To-do item: If a line below contains the string "Mans", return that line.

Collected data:

== Segment start ==

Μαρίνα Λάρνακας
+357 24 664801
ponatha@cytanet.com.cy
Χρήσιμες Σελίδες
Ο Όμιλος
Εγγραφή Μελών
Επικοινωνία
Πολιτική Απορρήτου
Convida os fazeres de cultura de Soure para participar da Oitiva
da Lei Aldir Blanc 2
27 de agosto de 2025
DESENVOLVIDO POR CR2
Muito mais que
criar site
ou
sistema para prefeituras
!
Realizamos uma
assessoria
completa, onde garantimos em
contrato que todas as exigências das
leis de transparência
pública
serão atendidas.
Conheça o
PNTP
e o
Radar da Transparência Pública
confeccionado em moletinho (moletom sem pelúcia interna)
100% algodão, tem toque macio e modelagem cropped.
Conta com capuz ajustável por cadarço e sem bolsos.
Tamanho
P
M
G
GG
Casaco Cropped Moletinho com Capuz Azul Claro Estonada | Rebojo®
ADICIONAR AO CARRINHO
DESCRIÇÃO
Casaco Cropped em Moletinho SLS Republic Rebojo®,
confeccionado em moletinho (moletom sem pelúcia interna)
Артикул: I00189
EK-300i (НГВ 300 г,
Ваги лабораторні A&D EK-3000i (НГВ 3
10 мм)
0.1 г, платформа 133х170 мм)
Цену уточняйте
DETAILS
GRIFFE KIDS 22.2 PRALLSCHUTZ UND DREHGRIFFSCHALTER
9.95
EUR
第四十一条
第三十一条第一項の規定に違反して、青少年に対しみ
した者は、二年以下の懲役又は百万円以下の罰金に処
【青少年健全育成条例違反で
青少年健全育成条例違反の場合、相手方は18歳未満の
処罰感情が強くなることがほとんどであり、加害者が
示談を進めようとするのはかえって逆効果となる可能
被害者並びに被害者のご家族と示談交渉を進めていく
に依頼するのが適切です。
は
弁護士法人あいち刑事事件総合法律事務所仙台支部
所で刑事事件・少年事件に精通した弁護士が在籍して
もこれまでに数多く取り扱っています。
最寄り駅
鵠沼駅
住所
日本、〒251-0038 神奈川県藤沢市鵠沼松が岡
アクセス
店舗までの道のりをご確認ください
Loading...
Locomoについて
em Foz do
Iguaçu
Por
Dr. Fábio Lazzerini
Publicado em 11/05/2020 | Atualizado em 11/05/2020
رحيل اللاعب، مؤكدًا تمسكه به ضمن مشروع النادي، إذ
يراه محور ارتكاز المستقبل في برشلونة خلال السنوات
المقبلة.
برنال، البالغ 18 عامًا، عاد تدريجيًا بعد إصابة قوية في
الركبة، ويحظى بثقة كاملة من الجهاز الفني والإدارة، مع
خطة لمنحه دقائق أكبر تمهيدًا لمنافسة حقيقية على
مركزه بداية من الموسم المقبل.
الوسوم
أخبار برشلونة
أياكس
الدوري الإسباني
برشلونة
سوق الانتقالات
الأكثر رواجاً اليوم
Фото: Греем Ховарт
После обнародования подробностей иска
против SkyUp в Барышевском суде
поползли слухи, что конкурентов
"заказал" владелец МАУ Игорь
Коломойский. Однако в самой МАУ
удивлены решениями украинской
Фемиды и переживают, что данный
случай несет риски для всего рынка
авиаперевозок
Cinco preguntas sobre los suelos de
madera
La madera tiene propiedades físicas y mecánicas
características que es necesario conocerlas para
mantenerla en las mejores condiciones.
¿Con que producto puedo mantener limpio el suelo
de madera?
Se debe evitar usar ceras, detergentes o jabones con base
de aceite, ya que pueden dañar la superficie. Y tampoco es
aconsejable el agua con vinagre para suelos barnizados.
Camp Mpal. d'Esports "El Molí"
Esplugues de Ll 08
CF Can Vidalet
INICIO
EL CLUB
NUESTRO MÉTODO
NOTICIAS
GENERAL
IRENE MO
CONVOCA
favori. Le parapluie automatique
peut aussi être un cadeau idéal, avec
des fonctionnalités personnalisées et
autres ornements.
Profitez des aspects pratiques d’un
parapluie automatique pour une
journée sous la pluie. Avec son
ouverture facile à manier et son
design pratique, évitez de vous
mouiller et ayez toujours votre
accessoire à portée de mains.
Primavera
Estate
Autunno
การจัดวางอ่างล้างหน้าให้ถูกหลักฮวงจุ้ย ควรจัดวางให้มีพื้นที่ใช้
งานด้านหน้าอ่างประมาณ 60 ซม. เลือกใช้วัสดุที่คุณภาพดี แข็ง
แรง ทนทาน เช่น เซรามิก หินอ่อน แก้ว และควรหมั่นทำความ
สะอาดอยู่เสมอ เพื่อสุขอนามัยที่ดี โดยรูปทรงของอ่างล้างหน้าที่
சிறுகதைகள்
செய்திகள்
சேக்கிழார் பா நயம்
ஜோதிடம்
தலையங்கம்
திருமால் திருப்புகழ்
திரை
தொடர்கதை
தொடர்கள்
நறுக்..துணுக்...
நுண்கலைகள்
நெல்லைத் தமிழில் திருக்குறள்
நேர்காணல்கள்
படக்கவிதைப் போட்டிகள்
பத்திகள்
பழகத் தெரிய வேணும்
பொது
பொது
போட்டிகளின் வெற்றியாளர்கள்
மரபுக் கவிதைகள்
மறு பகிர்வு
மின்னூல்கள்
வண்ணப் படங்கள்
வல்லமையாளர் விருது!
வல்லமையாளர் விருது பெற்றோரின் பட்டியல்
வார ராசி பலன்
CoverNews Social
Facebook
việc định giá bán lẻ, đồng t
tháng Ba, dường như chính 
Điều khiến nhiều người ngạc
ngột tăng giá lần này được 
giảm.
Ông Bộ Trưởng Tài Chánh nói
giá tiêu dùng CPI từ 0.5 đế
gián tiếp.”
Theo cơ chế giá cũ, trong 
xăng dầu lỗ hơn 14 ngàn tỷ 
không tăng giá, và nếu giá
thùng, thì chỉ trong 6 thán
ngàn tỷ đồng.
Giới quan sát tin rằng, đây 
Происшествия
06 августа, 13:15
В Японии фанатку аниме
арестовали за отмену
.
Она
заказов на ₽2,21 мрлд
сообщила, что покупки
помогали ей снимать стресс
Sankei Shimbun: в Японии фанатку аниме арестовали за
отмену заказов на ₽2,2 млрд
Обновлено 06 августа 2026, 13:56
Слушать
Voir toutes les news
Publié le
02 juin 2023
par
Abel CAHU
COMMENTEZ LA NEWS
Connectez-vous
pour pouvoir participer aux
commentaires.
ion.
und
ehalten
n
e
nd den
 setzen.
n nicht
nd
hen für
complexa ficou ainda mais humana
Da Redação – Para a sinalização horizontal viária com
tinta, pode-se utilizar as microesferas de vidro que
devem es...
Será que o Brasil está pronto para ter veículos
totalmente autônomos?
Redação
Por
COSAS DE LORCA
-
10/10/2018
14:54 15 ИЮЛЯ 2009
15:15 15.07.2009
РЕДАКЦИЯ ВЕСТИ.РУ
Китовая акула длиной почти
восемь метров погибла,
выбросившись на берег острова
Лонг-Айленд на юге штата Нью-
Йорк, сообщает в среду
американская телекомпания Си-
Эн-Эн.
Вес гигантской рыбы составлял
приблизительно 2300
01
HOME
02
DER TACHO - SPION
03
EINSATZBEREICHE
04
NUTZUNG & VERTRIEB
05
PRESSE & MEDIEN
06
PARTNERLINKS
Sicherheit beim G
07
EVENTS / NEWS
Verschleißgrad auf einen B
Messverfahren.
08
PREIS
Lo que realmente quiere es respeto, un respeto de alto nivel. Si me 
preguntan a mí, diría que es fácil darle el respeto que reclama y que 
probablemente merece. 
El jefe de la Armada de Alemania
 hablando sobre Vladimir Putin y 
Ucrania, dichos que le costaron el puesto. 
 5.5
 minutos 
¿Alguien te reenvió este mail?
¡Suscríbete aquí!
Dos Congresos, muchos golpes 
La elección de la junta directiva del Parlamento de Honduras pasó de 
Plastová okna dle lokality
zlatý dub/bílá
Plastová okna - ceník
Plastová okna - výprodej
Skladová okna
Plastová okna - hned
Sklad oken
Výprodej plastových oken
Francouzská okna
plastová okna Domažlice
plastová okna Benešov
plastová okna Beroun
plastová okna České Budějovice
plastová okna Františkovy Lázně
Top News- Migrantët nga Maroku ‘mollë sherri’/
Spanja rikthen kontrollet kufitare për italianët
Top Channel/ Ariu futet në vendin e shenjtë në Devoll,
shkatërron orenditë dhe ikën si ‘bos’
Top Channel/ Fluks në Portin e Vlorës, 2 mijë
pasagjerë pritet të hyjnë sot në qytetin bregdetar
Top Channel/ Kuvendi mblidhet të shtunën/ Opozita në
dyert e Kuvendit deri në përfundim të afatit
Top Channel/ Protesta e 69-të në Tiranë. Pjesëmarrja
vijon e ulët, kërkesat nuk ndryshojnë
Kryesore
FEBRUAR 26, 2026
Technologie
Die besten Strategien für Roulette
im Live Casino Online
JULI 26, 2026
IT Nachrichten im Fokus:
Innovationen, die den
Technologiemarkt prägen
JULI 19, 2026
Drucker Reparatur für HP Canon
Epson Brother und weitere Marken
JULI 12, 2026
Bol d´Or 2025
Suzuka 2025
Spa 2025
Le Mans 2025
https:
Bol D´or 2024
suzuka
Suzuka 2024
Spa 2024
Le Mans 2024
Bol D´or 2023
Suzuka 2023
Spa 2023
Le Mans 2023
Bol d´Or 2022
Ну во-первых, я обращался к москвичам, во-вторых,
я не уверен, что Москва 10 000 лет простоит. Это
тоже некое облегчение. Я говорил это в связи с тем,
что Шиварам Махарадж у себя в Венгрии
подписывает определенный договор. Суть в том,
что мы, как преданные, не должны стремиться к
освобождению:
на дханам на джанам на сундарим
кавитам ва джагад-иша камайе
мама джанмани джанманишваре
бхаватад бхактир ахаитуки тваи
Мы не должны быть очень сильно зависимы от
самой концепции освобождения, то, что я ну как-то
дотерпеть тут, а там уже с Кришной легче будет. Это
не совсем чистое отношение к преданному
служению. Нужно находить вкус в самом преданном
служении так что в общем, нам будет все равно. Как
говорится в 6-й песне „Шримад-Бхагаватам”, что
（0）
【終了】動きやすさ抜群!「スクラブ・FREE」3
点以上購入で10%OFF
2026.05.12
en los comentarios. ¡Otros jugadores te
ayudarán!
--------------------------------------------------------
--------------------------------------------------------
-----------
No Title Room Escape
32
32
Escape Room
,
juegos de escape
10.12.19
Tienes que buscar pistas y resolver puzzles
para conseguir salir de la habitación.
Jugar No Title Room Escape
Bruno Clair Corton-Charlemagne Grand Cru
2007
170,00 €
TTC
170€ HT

== Segment end ==

Worked solution:
Le Mans 2025
Le Mans 2024
Le Mans 2023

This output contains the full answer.